Texto em estudo:

────────

É mais difícil, hoje, renovar uma linha comercial externa de financiamento para o Brasil do que era no auge da crise, em setembro do ano passado.
Dois bancos que operam pesado nesta área calculam que a renovação das linhas que estão vencendo, nos bancos de primeira linha, tem ficado de 20% a 30% do total. Em setembro, a renovação chegava a uns 40%.
A oferta de linhas comerciais melhorou um pouco do final de outubro até o início de dezembro, com a expectativa do pacote de ajuda externa ao Brasil. Desde que o Congresso rejeitou a taxação dos inativos, em dezembro, a situação só piorou.
Os bancos internacionais estão esperando para ver. Antes de fatos novos positivos, como o novo acordo com o FMI e a votação da CPMF, previstos para a primeira quinzena de março, é difícil que mude o cenário. Os bancos ainda têm medo de um colapso ou de serem forçados a colocar dinheiro no Brasil.
No entanto, se mudar o humor e as linhas comerciais voltarem, a melhora no fluxo de dólares pode ser mais do que proporcional, diz Marco Kheirallah, do Banco Matrix. Seu argumento é interessante.
O Brasil começou a perder financiamentos à exportação em agosto do ano passado. De janeiro a julho do ano passado, a média mensal de fechamento de câmbio de exportação foi de US$ 4,4 bilhões. De agosto do ano passado a janeiro deste ano, a média caiu para US$ 3,8 bilhões, em parte refletindo a menor disponibilidade de linhas de financiamento.

────────

Dados do exercício:
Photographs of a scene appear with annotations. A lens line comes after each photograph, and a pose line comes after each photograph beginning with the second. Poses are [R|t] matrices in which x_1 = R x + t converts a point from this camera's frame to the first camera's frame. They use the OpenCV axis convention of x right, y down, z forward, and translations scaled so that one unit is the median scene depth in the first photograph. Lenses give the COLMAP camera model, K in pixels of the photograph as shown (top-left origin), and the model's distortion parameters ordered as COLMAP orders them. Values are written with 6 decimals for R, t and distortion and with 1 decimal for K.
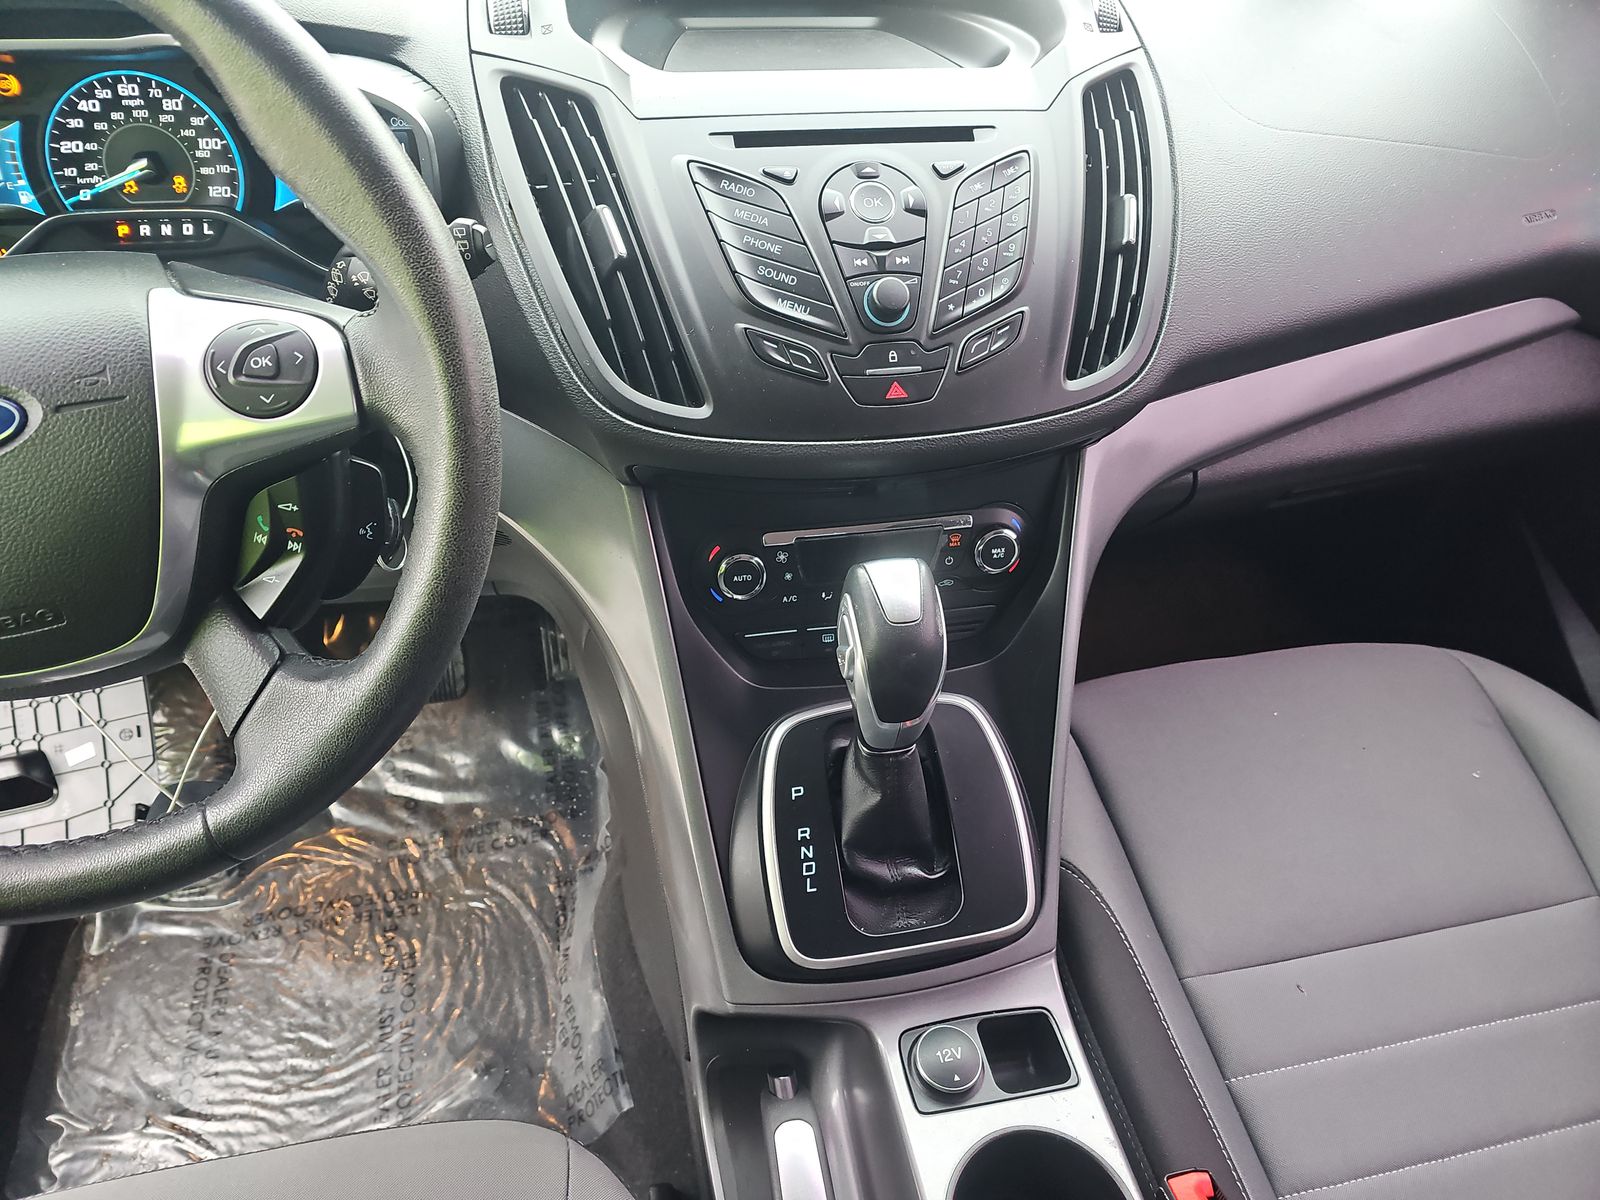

────────

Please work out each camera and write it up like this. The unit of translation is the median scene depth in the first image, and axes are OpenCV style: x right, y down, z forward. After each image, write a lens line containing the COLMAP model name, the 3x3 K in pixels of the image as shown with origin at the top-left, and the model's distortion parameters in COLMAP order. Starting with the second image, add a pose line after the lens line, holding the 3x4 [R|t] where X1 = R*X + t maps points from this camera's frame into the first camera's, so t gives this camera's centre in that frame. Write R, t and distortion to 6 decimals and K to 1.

────────

Tarefa 1:
No texto sobre linhas de financiamento, que percentual das linhas que venciam era renovado em setembro?
Tarefa 2:
Transcreva do texto sobre linhas de financiamento o trecho que vai de "A oferta de" até "situação só piorou.".

Resposta do exercício 1:
Cerca de 40%.

Resposta do exercício 2:
A oferta de linhas comerciais melhorou um pouco do final de outubro até o início de dezembro, com a expectativa do pacote de ajuda externa ao Brasil. Desde que o Congresso rejeitou a taxação dos inativos, em dezembro, a situação só piorou.